2. The motor noise reduction design method according to claim 1, characterized in that, Also includes: S1. Obtain the motor vibration excitation frequency under various operating conditions of the motor body. , i For operating condition number, j Number the vibration excitation frequency; S2. Design the motor end cover structure based on the motor body dimensions and obtain the motor end cover modal frequencies. , k Assign a modal order number to the corresponding mode; determine the modal frequency of the motor end cover. With the vibration excitation frequency of the motor If the first difference between them is less than the first threshold, then the motor end cover structure is redesigned. If not, proceed to step S3.

3. The motor noise reduction design method according to claim 2, characterized in that, The first threshold is 6Hz; the second threshold is 3Hz.

4. A noise-reducing motor end cover, characterized in that, include: Motor end cover (1) is fixedly installed on the motor body (2); The sound-absorbing component (3) includes a sound-absorbing plate (31), which is slidably mounted on the motor end cover (1). The sound-absorbing plate (31) can slide along the axial direction to adjust its position and change the volume of the motor end cavity.

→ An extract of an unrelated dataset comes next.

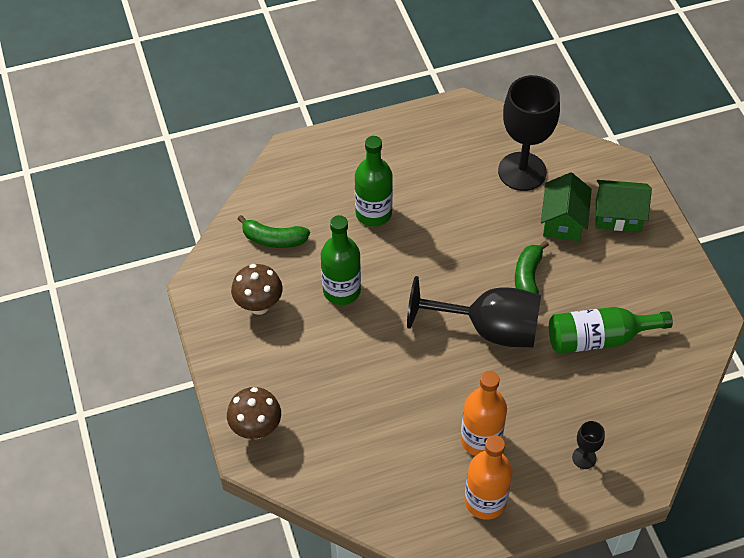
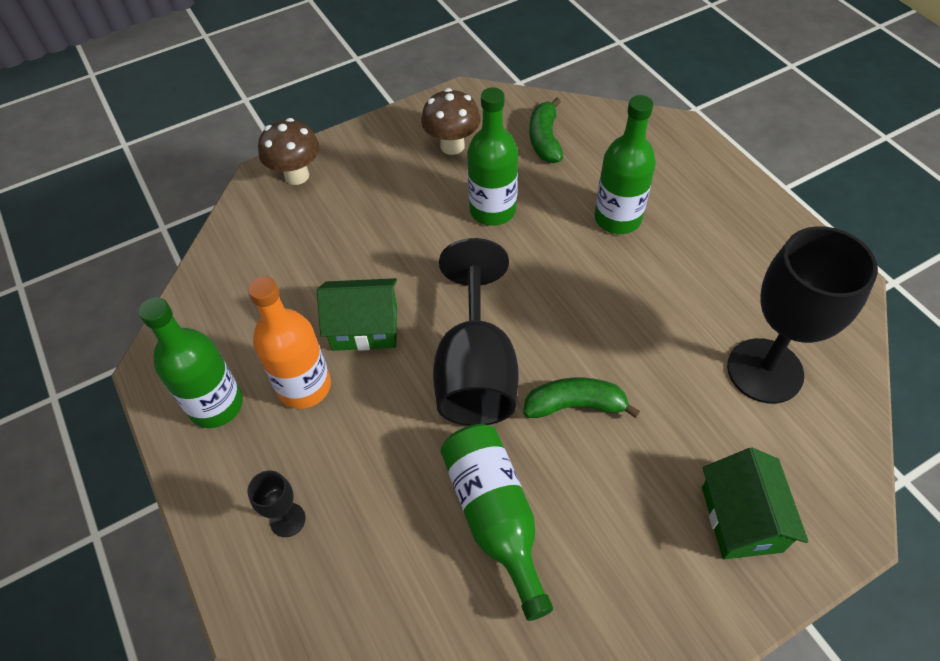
camera: 80 degrees right, 0 degrees up
(485, 501) = (216, 405): orange bottle -> green bottle
(563, 221) = (696, 438): green house -> green house (365, 328)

The sound-absorbing plate (31) can be adjusted to the corresponding optimal noise reduction position according to the working conditions.

5. The noise-reducing motor end cover according to claim 4, characterized in that, The sound-absorbing component (3) includes an adjusting rod (32), which is vertically fixed to the sound-absorbing plate (31) and is slidably mounted on the motor end cover (1) along the axial direction.

6. The noise-reducing motor end cover according to claim 5, characterized in that, The adjusting rod (32) is fixedly installed at the center of the sound-absorbing plate (31), and the adjusting rod (32) extends through to the motor end cover (1).

7. The noise-reducing motor end cover according to claim 6, characterized in that, The sound-absorbing plate (31) is a flat plate with several through holes on its surface, and the surface of the sound-absorbing plate (31) is covered with sound-absorbing material.

8. The noise-reducing motor end cover according to claim 7, characterized in that, The outer wall of the adjusting rod (32) is provided with a threaded section, and the controller (4) controls the motor (5) to drive the nut (51) to rotate so as to drive the adjusting rod (32) to move; The controller (4) sets the optimal noise reduction position of the sound-absorbing plate (31) for each operating condition of the motor.